Let $B = (1, X, X^2)$ be a basis for $\mathbb{R}_2[X]$ and $p ∈ \mathcal{L}\big(\mathbb{R}_2[X]\big)$ be the linear map defined by $p(1) = \frac{1}{3}(2 − X − X^2)$, $p(X) = \frac{1}{3}(−1 + 2X − X^2)$ and $p(X^2) = \frac{1}{3} (−1 − X + 2X^2)$.
By definition of the task, I found that $A=M_B(p)$, which is the matrix of $p$ with respect to the basis $B$.
\begin{bmatrix} \frac{2}{3} & -\frac{1}{3} & -\frac{1}{3} \\ -\frac{1}{3} & \frac{2}{3} & -\frac{1}{3} \\ -\frac{1}{3} & -\frac{1}{3} &\frac{2}{3} \\ \end{bmatrix}
(i) Let $(v_1, v_2)$ be a basis for $\text{Im}(p)$ and $(v_3)$ be a basis for $\ker(p)$. Prove that $B' = (v_1, v_2, v_3)$ is a basis for $V$ .
I proved that for all $v$ ∈ V we have $v =\big(v-p(v)\big)+p(v)$.
If $y\in\ker(p) ∩ \text{Im}(p)$, then $y = p(v)$ for some $v ∈ V$.

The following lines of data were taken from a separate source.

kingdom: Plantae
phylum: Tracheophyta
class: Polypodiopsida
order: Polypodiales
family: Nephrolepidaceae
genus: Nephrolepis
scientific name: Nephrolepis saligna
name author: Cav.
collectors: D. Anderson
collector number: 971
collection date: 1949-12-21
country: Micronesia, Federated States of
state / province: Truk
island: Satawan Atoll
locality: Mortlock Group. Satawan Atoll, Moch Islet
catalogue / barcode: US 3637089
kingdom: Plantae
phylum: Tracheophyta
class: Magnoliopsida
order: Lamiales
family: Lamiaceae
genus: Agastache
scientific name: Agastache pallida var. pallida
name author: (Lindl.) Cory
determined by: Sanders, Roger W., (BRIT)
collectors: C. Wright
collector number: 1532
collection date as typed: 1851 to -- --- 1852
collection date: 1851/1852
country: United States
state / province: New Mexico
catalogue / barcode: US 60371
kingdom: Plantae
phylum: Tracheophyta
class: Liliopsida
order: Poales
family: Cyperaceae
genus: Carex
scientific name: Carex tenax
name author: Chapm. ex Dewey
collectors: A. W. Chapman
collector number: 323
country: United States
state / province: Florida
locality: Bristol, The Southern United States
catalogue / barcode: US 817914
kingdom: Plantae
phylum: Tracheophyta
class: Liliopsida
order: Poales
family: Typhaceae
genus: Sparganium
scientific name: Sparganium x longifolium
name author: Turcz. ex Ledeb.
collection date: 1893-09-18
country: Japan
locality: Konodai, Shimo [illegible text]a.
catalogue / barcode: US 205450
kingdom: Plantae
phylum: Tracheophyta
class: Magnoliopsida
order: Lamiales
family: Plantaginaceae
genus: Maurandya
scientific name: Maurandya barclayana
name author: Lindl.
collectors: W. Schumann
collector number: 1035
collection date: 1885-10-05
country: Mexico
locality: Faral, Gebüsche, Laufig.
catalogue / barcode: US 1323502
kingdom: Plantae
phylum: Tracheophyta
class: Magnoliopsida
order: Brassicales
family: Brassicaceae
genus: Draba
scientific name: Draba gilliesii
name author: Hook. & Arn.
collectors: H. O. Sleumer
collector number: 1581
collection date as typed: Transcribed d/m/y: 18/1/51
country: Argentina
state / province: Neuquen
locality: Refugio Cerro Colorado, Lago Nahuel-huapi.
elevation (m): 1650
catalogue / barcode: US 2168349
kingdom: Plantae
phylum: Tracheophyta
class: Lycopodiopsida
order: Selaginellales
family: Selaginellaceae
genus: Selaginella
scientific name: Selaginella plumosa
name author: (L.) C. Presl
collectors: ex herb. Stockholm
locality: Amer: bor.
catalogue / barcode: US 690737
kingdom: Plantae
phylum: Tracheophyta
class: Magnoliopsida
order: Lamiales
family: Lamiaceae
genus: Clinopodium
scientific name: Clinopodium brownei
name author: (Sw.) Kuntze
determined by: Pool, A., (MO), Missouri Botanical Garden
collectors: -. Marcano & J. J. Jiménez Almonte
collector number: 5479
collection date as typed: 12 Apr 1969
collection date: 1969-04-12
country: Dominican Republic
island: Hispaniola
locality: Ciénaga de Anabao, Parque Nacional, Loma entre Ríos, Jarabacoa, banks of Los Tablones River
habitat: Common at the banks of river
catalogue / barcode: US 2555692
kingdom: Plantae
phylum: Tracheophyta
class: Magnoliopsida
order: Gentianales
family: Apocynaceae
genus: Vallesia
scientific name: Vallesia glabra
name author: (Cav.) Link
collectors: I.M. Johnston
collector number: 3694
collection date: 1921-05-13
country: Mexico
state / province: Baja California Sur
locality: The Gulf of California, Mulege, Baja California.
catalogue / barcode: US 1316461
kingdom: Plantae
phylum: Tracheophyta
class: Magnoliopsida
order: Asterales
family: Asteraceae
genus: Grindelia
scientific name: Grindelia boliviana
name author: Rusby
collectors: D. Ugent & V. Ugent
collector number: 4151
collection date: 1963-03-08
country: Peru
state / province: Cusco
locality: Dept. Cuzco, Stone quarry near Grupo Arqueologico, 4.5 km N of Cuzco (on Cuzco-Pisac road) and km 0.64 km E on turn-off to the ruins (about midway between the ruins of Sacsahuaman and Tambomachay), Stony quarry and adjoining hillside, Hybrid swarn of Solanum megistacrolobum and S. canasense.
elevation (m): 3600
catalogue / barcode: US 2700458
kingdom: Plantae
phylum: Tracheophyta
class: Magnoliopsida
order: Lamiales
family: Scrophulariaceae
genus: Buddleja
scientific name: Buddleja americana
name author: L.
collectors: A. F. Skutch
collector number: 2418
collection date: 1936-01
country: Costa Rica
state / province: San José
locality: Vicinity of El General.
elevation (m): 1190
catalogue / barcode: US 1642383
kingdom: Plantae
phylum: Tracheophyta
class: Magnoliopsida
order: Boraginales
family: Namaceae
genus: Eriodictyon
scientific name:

Then, $y = p(y) = p^2(v) = 0$. That is, $(p ◦ p)(y) = p(p(y)) = p(v) = 0$ Hence, $\ker(p) ∩ \text{Im}(p)= \{0\}$.
Also, $\ker(p) + \text{Im}(p) ∈ V$, since each is a subspace of $V$ and their sum is a subspace as well.
(ii) Also, I am asked to compute $M = M_{B'}(p)$. I know that $A^2 = A$, so $p(v) = p\big(p(w)\big) = (p ◦ p)(w) = p (w) = v$, but I struggling to continue further.
How should I better approach this?
1) I think you got the general idea but you should write it out more clearly.
Notice that $A^2 = A$
Let $v\in Im \; p$ then $\exists w \in V : v = Aw.$ And $$Av = A^2w = A w = v.$$
Therefore the restriction of $p$ to the subspace $Im \; p$ is the identity.
Let $v \in \ker p \in Im \; p$ then
$$v = \underbrace{v - p(v)}_{\in \ker\;p} + \underbrace{p(v)}_{\in Im \;p}.$$
Now show that $ Im \; p \cap \ker p = \{0\}$. Let $y \in Im \; p \cap \ker p \Rightarrow \exists v \in V: y = p(v).$
Since $y \in Im \; p : p(y) = y$ but $y \in \ker p$ so we also have $p(y) = 0.$
So $ Im \; p \cap \ker p = \{0\}$ and we have $V = Im \; p \oplus \ker p$.
Therefore $$ B = \{v_1,v_2,v_3\}$$ is a basis of $V$.
2) Let $$A = \begin{bmatrix} \frac{2}{3} & -\frac{1}{3} & -\frac{1}{3} \\ -\frac{1}{3} & \frac{2}{3} & -\frac{1}{3} \\ -\frac{1}{3} & -\frac{1}{3} &\frac{2}{3} \\ \end{bmatrix} $$
Since $B' = \{v_1,v_2,v_3 \}$ is a basis of $V$ we have $ \forall v \in V , \exists \lambda_1,\lambda_2,\lambda_3 : v = \sum_i \lambda_i v_i$.
Finally since $v_1,v_2 \in Im \; p$ and $v_3 \in \ker p$ and $p$ is linear:
\begin{align*} p(v) &= p (\sum_i \lambda_i v_i) \\ &= \sum_i \lambda_ip(v_i) \\ &=\lambda_1 v_1 + \lambda_2 v_2 + \lambda_3p(v_3) \\ &= \lambda_1 v_1 + \lambda_2 v_2 + 0. \end{align*}
The matrix in the basis $B'$ is
$$M = \begin{bmatrix} 1 & 0 & 0 \\ 0& 1 & 0 \\ 0& 0 & 0\\ \end{bmatrix}. $$
You can see $p$ as a projection of $R_2[X]$ onto the subspace $ Im \; p$.